The DXY has come off its highs are rate differentials come in allowing for EUR/USD to correct within the descending channel from recent lows down at 1.1337 and has done s despite the beat in real US GDP Q3. There is a sense that Q4 is expected to slow and calls for peak US dollar where the Fed is expected to pause from their rate hike cycle beyond 2019 seen in the front end rate market which is lowering the expectations of future Fed hikes.

German Chancellor Merkel’s governing coalition party has lost significant support

Meanwhile, German Chancellor Merkel’s governing coalition party has lost significant support in the wealthy state of Hesse, home to the financial centre of Frankfurt. Both t.he CDU party and SPD were -10% on the previous election in the Hesse state. “Germans are calling this a ‘schicksalswahl’, or vote of destiny. It may yet seal the fate of this country’s government – and perhaps even its leader,” The BBC reported – (The CDU polled just 28% of the vote. That was down from 38.3% in 2013. The SPD won 20% down from 30.7% in 2013. The Greens came in a close third at 19.5%).

ECB highlights

Tim Riddell, Macro Strategist at Westpac Banking Corporation highlighted the key takeaways from the recent ECB meeting:

  • ECB kept headline Policy unchanged and maintained their data dependent extended forward guidance against an outlook of balance risks.
  • Draghi held a sound/in-line stance with respect to the ECB’s progress towards targets.
  • Strong employment, wage gains and business investment were the key positives.
  • Protectionism, emerging market weakness and financial market volatility were noted risks.
  • December ECB staff projections were highlighted as important in maintaining their stance.
  • Market moves were limited. Initial positive responses were fully unwound as the Press Conference ended.

EUR/USD levels

  • Support levels: 1.1360 1.1335 1.1300  
  • Resistance levels: 1.1430 1.1470 1.1520

Valeria Bednarik, Chief Analyst at FXStreet, noted that EUR/USD  continues developing far below all of its moving averages, with a bearish 20 DMA being the nearest at around 1.1500, and more relevant, it was unable to advance beyond 1.1430, former October monthly low.

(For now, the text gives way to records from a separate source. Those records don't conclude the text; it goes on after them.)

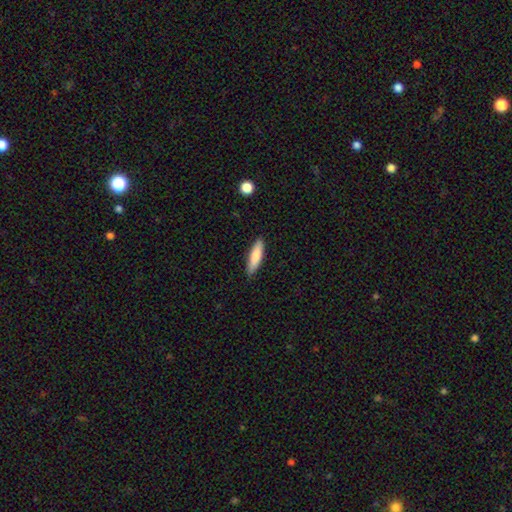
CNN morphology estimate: type=smooth (78%); roundness=cigar-shaped (68%); merging=none (87%).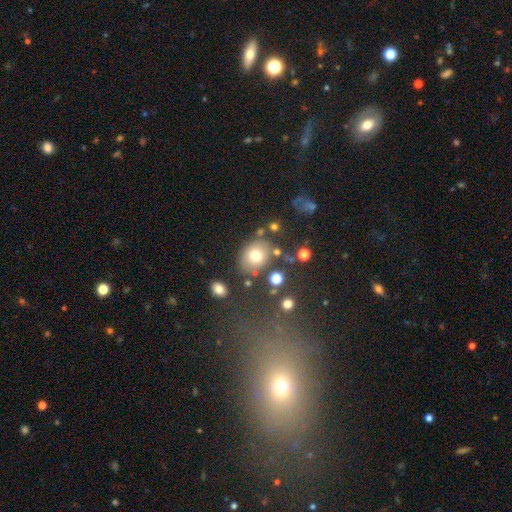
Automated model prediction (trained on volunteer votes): smooth-or-featured: smooth: 74% | featured or disk: 13% | star or artifact: 13%
  how-rounded: round: 57% | in between: 42% | cigar-shaped: 1%
  merging: none: 70% | minor disturbance: 14% | merger: 10% | major disturbance: 6%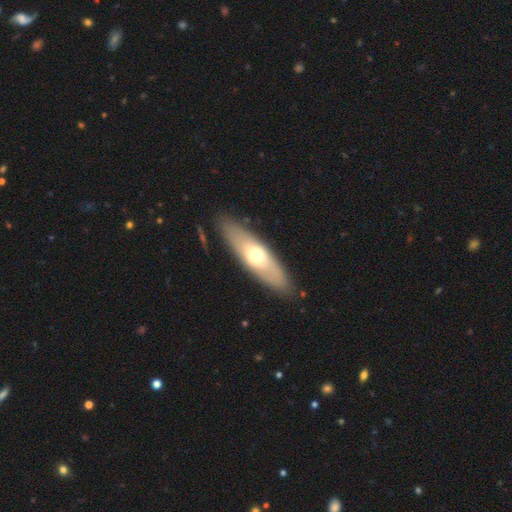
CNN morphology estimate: smooth_or_featured: smooth (p=0.51) [alt: featured or disk p=0.44]
how_rounded: cigar-shaped (p=0.52) [alt: in between p=0.46]
merging: none (p=0.86) [alt: minor disturbance p=0.10]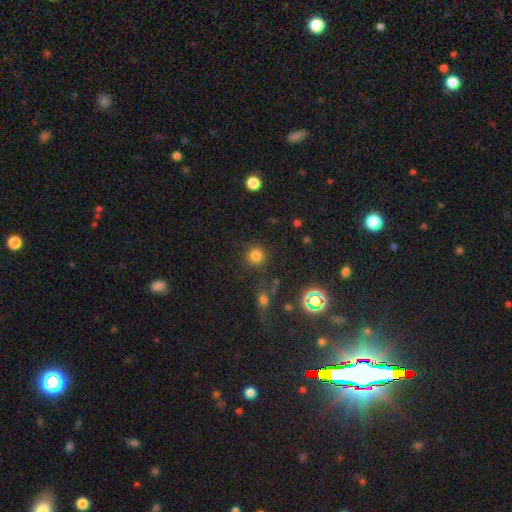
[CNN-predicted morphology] This is likely a smooth galaxy (78%). How rounded: clearly round (93%). Merging: clearly none (81%).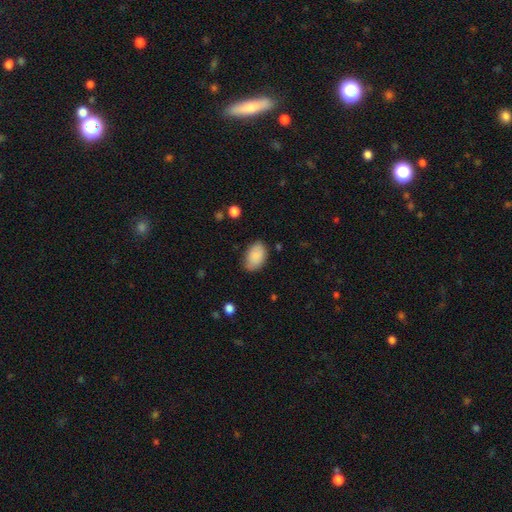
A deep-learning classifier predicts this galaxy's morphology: smooth-or-featured: smooth: 88% | star or artifact: 6% | featured or disk: 5%
  how-rounded: in between: 90% | round: 8% | cigar-shaped: 1%
  merging: none: 79% | minor disturbance: 16% | major disturbance: 4% | merger: 1%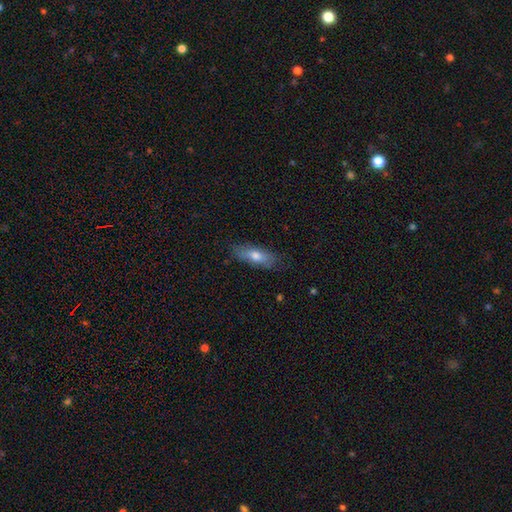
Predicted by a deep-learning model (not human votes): Smooth or featured?
  - smooth: 66% *
  - featured or disk: 27%
  - star or artifact: 7%
How rounded?
  - in between: 58% *
  - cigar-shaped: 39%
  - round: 3%
Merging?
  - none: 80% *
  - minor disturbance: 16%
  - major disturbance: 3%
  - merger: 1%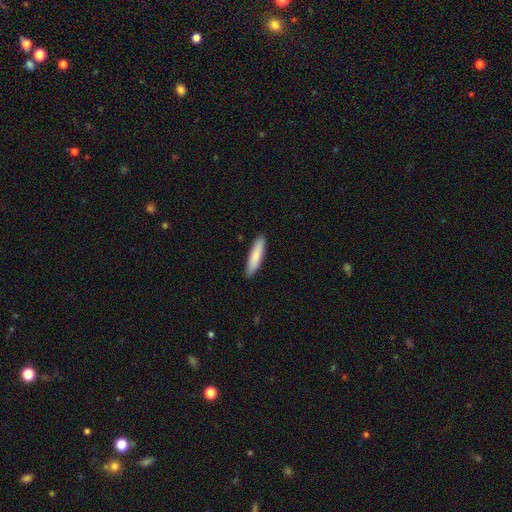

“In the mentioned chart, technical indicators have recovered alongside the price, but remain well into negative ground and with the upward potential limited. Shorter term, and according to the 4 hours chart, the upside seems limited, as the pair settled around a bearish 20 SMA, while technical indicators decelerated their advances after reaching their midlines, where they currently stand. The mentioned 1.1430 level is an immediate resistance, with follow-through beyond it exposing the 1.1520 region, should the dollar remain under pressure.”